Required work ::
(A) In the Perl 6 roles discussion, which Synopsis does Ovid say he has read many times without figuring out how to resolve the conflict?
(B) Continue the Perl 6 roles discussion from where it stops.

Page excerpt ::
----------------------------------------

Perl 6 Roles Question

Ovid on 2009-07-07T10:31:45

Imagine a PracticalJoke class. It needs a non-lethal explode() from a Spouse role and a timed fuse() from a Bomb role. Unfortunately, each role provides the both methods. With Moose, this is trivial to resolve:

package PracticalJoke;
use Moose;
with 'Bomb'  => { excludes => 'explode' };
    'Spouse' => { excludes => 'fuse' };

How the heck do I do that with Perl 6? No matter how many times I read Synopsis 14, I can't figure out how that would work.

role Bomb {
    method fuse ()    { say '3 .. 2 .. 1 ..' }
    method explode () { say 'Rock falls. Everybody dies!' }
}

role Spouse {
    method fuse ()    { sleep rand(20); say "Now!" }
    method explode () { say 'You worthless piece of junk! Why I should ...' }
}

class PracticalJoke does Bomb does Spouse {
    ???
}

What have I missed?


spectests sugggest manual resolution

fireartist on 2009-07-07T12:26:25

Reading the Synopsis and the role conflict spectest doesn't suggest anything other than resolving it yourself:

class PracticalJoke does Bomb does Spouse {
    method fuse() {
        return self.Bomb::fuse();
    }
    method explode() {
        return self.Spouse::explode();
    }
}

This type of divergence is worrying to me

jjn1056 on 2009-07-07T12:59:04

Before Moose, Perl6 was the great hope to fix a lot of the ugliness with Perl's OO. Perl 6 was like Perl 5 but more. However with all the community effort going into Moose and related MooseX stuff, I'm concerned that a lot of the great ideas in Perl6 are going to always remain too fair behind. It's starting to seem like Perl6 is like Perl5 but different. I wonder if there's some way to increase the communication between the Moose group and the people doing OO Perl6 stuff. There's a lot of little things like the one you have described that just might not be something you realize you need until you are actually building production code.

----------------------------------------

Study material ::

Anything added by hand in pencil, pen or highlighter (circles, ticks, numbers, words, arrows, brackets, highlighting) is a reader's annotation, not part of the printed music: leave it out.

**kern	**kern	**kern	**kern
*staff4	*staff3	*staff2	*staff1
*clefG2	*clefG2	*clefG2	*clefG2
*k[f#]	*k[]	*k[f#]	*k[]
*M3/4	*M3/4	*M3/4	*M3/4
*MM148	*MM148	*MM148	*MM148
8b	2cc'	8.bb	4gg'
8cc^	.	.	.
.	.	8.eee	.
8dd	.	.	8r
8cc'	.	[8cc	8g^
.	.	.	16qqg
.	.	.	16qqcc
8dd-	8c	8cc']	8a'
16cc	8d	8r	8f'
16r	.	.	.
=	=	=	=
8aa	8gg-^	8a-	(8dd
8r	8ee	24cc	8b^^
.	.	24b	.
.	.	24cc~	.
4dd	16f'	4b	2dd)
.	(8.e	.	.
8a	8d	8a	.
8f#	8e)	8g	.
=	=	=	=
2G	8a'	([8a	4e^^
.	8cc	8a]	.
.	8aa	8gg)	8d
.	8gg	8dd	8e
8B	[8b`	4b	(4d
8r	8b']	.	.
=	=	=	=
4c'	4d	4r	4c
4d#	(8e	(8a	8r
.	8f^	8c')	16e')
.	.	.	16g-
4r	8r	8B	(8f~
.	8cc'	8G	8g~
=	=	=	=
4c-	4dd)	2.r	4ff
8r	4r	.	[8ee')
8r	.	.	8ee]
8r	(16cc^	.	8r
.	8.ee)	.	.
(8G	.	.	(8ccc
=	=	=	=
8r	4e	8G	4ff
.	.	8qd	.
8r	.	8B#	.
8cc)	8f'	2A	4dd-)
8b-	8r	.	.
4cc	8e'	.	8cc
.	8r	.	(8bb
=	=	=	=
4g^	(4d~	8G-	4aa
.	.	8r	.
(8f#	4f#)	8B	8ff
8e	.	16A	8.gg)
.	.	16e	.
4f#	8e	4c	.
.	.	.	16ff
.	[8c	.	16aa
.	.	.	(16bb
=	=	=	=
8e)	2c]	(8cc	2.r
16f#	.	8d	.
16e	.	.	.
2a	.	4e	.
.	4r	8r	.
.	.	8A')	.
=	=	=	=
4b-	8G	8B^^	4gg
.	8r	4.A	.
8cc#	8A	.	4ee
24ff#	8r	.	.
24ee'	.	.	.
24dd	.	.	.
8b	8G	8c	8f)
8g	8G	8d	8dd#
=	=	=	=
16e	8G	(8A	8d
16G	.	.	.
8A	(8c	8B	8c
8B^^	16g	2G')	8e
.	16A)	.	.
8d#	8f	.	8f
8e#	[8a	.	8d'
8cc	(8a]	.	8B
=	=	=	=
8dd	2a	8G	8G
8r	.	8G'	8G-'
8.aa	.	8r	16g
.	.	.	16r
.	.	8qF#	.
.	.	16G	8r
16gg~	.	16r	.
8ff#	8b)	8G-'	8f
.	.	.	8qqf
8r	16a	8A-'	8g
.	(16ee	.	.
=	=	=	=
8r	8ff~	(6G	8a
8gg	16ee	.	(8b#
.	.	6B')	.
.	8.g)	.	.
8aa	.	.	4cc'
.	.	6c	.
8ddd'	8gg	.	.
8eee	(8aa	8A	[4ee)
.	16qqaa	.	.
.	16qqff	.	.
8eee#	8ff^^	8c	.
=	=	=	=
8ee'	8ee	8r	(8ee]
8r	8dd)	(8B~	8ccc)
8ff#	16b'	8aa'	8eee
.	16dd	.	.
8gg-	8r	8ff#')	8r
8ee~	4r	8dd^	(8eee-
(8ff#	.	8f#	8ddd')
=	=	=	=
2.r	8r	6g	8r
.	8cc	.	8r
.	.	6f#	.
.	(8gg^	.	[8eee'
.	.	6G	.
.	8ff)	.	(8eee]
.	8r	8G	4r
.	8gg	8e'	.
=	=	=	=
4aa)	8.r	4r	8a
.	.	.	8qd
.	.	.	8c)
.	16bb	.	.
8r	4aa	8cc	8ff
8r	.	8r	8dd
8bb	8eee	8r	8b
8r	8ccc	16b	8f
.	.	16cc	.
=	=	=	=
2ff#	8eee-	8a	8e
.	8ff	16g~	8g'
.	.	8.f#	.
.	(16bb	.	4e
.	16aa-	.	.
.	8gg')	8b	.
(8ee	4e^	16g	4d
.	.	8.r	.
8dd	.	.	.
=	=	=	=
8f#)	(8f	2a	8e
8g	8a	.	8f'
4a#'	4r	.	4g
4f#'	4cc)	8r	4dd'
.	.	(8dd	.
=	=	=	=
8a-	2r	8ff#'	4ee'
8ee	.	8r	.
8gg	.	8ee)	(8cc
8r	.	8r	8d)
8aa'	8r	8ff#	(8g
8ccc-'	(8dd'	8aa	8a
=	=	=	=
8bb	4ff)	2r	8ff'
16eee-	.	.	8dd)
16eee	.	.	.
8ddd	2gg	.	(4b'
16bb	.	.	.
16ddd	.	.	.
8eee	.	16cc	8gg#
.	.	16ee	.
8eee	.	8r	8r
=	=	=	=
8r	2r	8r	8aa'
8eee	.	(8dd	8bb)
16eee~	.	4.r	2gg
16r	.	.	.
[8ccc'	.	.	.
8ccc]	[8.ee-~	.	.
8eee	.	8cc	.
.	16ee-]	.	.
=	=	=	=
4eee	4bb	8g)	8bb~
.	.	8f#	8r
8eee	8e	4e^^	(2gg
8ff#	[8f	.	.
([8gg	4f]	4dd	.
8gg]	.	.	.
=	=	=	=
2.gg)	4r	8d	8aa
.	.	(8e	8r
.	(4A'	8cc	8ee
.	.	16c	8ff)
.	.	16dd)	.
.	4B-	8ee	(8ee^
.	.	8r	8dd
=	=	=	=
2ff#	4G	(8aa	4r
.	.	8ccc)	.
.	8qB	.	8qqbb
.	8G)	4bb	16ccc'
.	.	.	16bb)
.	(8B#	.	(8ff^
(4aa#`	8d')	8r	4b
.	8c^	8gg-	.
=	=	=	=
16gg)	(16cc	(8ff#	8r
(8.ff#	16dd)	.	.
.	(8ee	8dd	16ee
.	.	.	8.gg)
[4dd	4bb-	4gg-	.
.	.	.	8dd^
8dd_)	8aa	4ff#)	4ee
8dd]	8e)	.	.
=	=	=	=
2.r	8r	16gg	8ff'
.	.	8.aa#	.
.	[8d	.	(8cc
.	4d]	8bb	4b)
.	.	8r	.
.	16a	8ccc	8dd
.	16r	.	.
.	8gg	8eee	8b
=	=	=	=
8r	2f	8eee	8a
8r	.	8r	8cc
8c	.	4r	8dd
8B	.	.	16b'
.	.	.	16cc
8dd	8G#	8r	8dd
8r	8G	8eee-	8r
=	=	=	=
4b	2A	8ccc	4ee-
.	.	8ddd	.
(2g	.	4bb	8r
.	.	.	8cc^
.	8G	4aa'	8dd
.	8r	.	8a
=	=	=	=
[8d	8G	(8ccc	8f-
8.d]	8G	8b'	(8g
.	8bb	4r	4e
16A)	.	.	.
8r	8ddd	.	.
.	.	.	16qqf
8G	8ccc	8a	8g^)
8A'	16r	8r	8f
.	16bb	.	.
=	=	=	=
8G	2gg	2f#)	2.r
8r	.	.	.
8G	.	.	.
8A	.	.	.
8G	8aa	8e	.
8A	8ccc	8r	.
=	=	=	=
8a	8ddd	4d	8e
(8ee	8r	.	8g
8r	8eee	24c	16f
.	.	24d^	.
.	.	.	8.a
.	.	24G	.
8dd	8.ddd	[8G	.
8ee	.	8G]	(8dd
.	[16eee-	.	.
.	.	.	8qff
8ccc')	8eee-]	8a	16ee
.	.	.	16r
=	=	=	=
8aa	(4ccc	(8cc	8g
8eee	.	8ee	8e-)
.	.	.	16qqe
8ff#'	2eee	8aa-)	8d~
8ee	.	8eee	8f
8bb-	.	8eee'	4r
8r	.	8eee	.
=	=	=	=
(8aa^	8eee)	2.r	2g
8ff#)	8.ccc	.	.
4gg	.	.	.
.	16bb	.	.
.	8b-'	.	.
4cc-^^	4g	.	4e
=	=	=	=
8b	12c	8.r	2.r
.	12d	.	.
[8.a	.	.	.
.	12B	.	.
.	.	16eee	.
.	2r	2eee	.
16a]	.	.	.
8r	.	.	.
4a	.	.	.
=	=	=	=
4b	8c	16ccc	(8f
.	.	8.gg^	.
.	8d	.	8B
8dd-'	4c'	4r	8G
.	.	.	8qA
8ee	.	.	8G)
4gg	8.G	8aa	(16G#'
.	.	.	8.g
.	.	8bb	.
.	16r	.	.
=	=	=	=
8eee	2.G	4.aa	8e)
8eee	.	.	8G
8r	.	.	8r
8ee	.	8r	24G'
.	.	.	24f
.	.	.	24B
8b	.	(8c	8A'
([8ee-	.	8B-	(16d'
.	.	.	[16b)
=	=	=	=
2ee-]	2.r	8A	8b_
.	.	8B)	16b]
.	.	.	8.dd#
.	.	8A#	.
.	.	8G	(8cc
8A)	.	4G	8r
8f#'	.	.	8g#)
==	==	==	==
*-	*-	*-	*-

----------------------------------------

Expected results ::
(A) Synopsis 14

(B)
Re:This type of divergence is worrying to me

moritz on 2009-07-07T16:16:25

Perl 5 is pluggable, and Moose is a great "external" improvement.

Perl 6 is (in the realm of object orientation without question) even better and more pluggable than Perl 5, and you wonder that the default isn't is as good isn't as good as Perl 5 with a bunch of the best modules available?

I think thats an understandable position, but don't forget that Perl 6 leaves room for improvement. It shouldn't be all that hard to write a module that allows additional syntax like

class Foo does SomeRole :except<methods you want ignored> { ... }

We know that we're not perfect, which is why we leave much room for modifications later on.